Prof. dr. B.A. Schmand en dr. J.F.M. de Jonghe
Een neuropsychologisch onderzoek (NPO) kan worden aangevraagd wanneer een oordeel moet worden gevormd over letselschade, invaliditeit, toerekeningsvatbaarheid of wilsbekwaamheid van een persoon die neuropsychologische functiestoornissen heeft of zou kunnen hebben. De neuropsycholoog bestudeert dan eerst het dossier en gaat vervolgens met de persoon zelf aan de slag. Hij neemt een anamnese en zo nodig een heteroanamnese af, legt de persoon een aantal cognitieve tests en klachtenvragenlijsten voor en eventueel ook persoonlijkheidstests. Hierbij is het van belang dat de onderzochte persoon zijn klachten en problemen waarheidsgetrouw weergeeft en dat hij zich in redelijke mate inspant bij het maken van de cognitieve tests. Bij veel expertiseonderzoeken spreekt dit niet vanzelf. De belangen die op het spel staan, kunnen de onderzochte persoon in de verleiding brengen zijn klachten te overdrijven en de tests minder goed te maken dat waartoe hij in staat is. Dit is ‘aggraveren’ respectievelijk ‘onderpresteren’. Uiteraard is het ook mogelijk dat de klachten en problemen helemaal niet bestaan, maar dat ze worden gesimuleerd.

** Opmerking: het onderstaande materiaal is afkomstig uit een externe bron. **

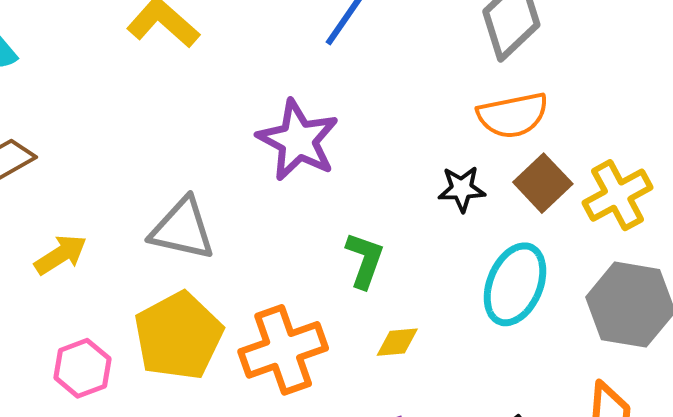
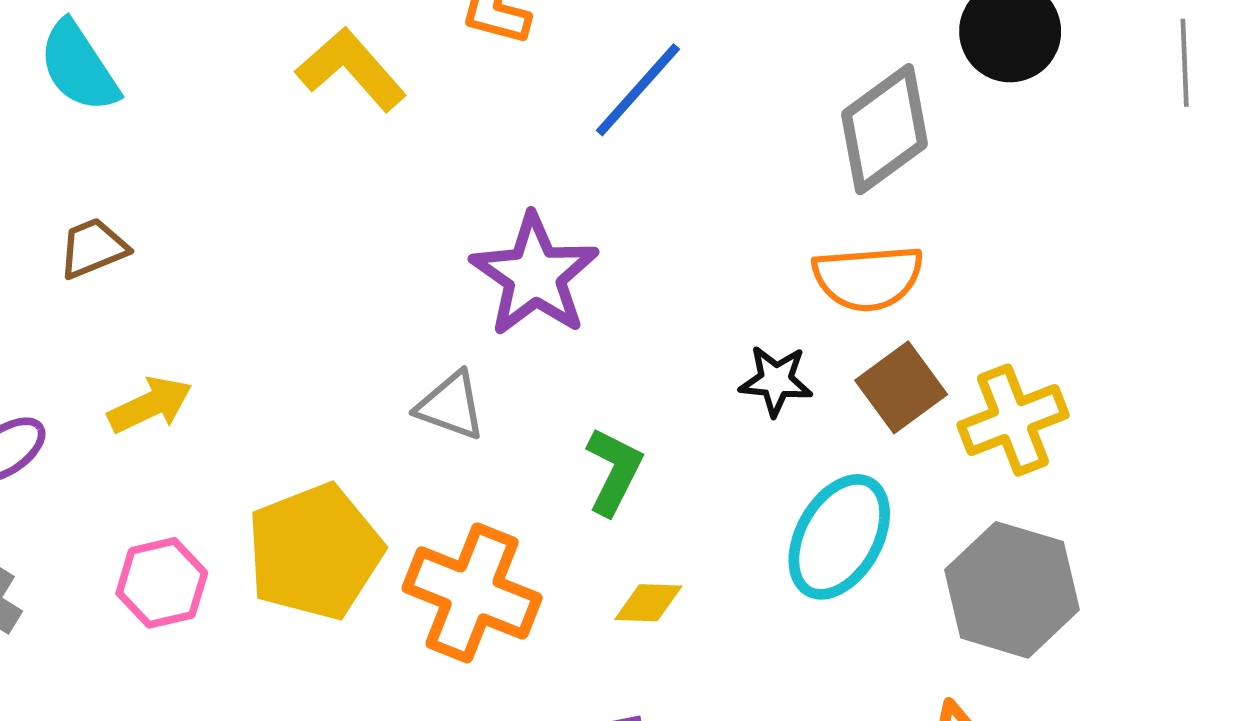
gray triangle: (182, 229) -> (451, 406), moved, size x0.7
orange cross: (283, 350) -> (472, 593), turned 34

In deze bijdrage worden enkele meer technische aspecten van het vaststellen van symptoomvaliditeit behandeld, met als doel de juridische en medische ‘eindgebruikers’ van neuropsychologische expertiseonderzoeken een beter inzicht te geven in de gehanteerde methoden. Achtereenvolgens bespreken de auteurs de belangrijkste methoden waarmee symptoomvaliditeit wordt onderzocht, de manier waarop specifieke detectiemethoden worden geconstrueerd, de sensitiviteit en specificiteit ervan, en de manier waarop ze worden toegepast in het NPO. Ze staan ook stil bij de vraag of kan worden aangetoond dat de onderzochte persoon moedwillig slecht presteert. Ten slotte noemen zij een aantal kwaliteitskenmerken van het NPO waar de eindgebruiker op moet letten.
Er zijn grofweg twee categorieën klachten en symptomen waar het NPO zich op richt: 1. cognitieve klachten of cognitieve functiestoornissen en 2. emotionele of gedragsmatige klachten en stoornissen. Bij beide categorieën is symptoomvaliditeit van belang. Voor de eerste categorie kan de symptoomvaliditeit worden gecontroleerd met cognitieve tests, waarvan leken denken dat ze niet goed gemaakt kunnen worden door patiënten met hersenletsel of hersenziekten, terwijl de tests in feite betrekkelijk gemakkelijk zijn voor die patiënten. Dergelijke tests worden tegenwoordig ‘prestatievaliditeitstests’ (PVT’s) genoemd. Een lage score op een PVT wijst op onderpresteren, dat wil zeggen presteren onder het niveau waartoe men feitelijk in staat is.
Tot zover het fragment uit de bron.